Saved entries:
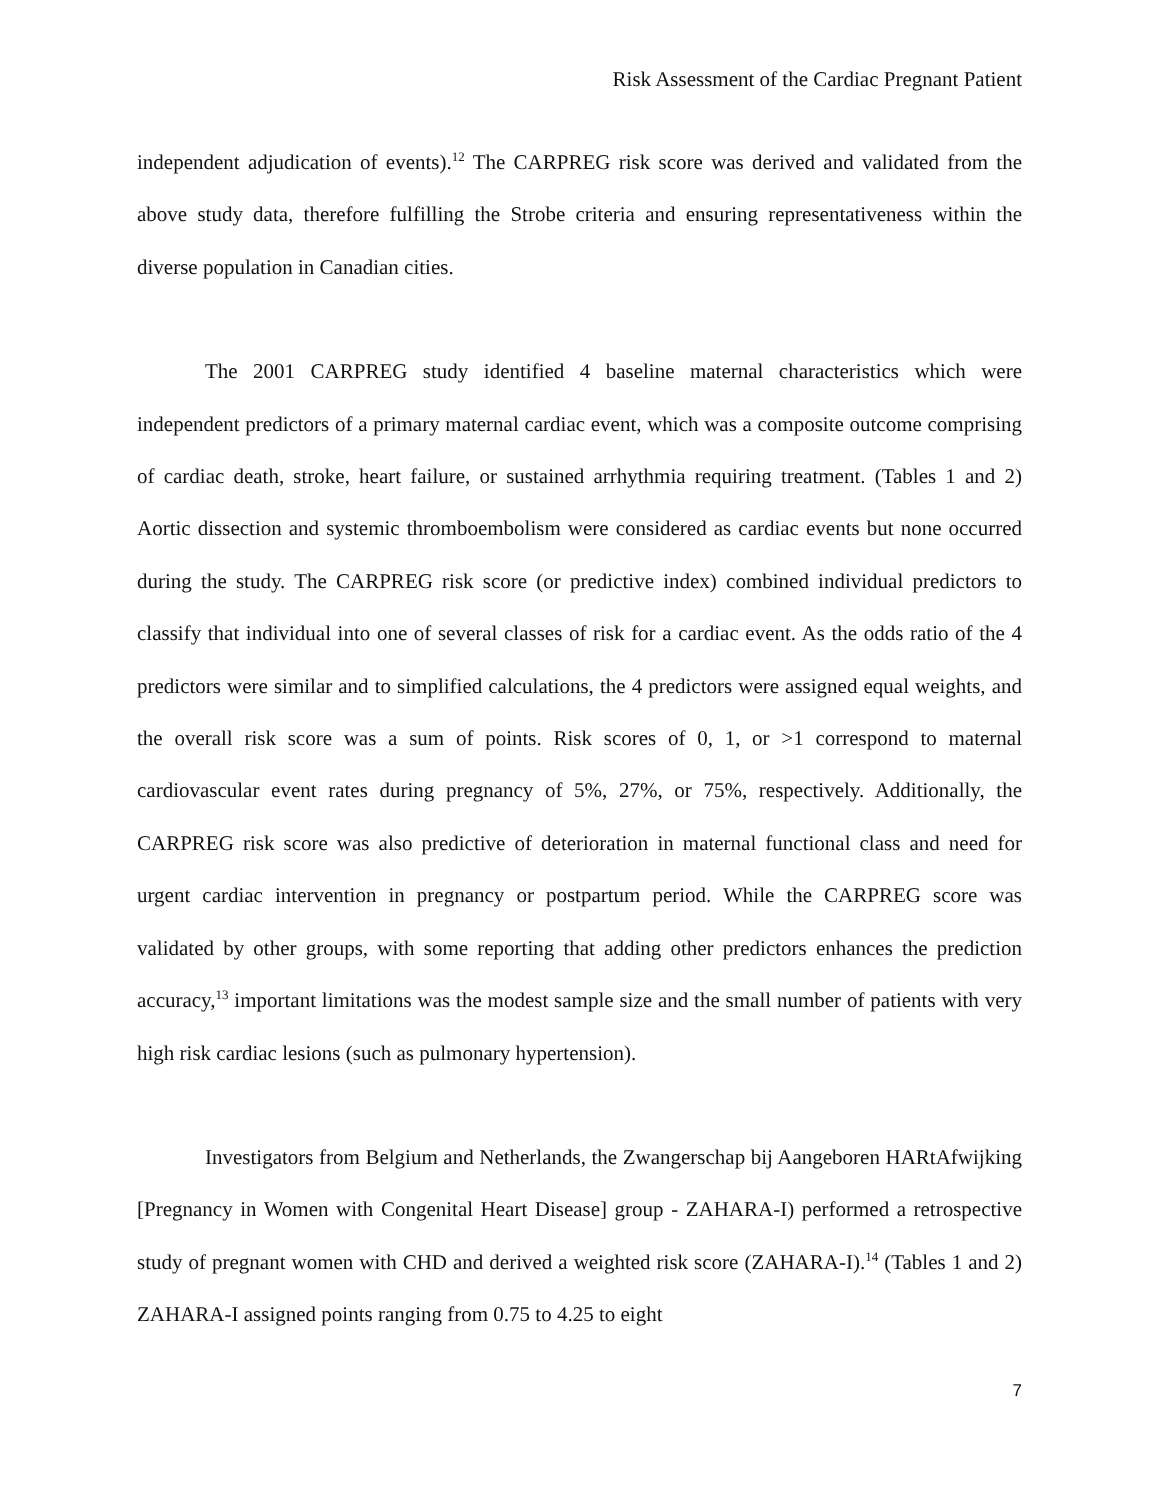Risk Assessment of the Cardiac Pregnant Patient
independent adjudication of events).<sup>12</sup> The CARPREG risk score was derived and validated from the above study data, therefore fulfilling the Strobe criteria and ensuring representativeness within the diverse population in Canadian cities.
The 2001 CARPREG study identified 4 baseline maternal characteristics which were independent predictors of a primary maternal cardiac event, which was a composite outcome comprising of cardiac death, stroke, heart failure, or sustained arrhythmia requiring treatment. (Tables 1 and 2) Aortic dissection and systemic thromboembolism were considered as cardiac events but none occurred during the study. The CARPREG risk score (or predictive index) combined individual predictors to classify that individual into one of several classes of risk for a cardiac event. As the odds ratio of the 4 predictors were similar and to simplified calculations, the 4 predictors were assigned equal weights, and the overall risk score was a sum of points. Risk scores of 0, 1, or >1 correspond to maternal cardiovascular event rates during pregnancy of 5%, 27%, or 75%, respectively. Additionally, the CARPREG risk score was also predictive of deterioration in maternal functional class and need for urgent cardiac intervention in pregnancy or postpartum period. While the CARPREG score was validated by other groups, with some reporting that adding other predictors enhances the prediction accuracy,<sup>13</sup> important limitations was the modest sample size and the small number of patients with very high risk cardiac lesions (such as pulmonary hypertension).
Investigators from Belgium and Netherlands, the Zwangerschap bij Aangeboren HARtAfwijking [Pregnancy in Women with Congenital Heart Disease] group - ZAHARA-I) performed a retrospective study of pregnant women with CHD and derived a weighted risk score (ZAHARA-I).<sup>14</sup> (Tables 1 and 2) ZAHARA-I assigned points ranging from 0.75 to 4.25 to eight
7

WHAT IS BEING ASKED →
Leave the pictures out and write out every entry exactly as given.

EXERCISE ANSWER →
Risk Assessment of the Cardiac Pregnant Patient
independent adjudication of events).<sup>12</sup> The CARPREG risk score was derived and validated from the above study data, therefore fulfilling the Strobe criteria and ensuring representativeness within the diverse population in Canadian cities.
The 2001 CARPREG study identified 4 baseline maternal characteristics which were independent predictors of a primary maternal cardiac event, which was a composite outcome comprising of cardiac death, stroke, heart failure, or sustained arrhythmia requiring treatment. (Tables 1 and 2) Aortic dissection and systemic thromboembolism were considered as cardiac events but none occurred during the study. The CARPREG risk score (or predictive index) combined individual predictors to classify that individual into one of several classes of risk for a cardiac event. As the odds ratio of the 4 predictors were similar and to simplified calculations, the 4 predictors were assigned equal weights, and the overall risk score was a sum of points. Risk scores of 0, 1, or >1 correspond to maternal cardiovascular event rates during pregnancy of 5%, 27%, or 75%, respectively. Additionally, the CARPREG risk score was also predictive of deterioration in maternal functional class and need for urgent cardiac intervention in pregnancy or postpartum period. While the CARPREG score was validated by other groups, with some reporting that adding other predictors enhances the prediction accuracy,<sup>13</sup> important limitations was the modest sample size and the small number of patients with very high risk cardiac lesions (such as pulmonary hypertension).
Investigators from Belgium and Netherlands, the Zwangerschap bij Aangeboren HARtAfwijking [Pregnancy in Women with Congenital Heart Disease] group - ZAHARA-I) performed a retrospective study of pregnant women with CHD and derived a weighted risk score (ZAHARA-I).<sup>14</sup> (Tables 1 and 2) ZAHARA-I assigned points ranging from 0.75 to 4.25 to eight
7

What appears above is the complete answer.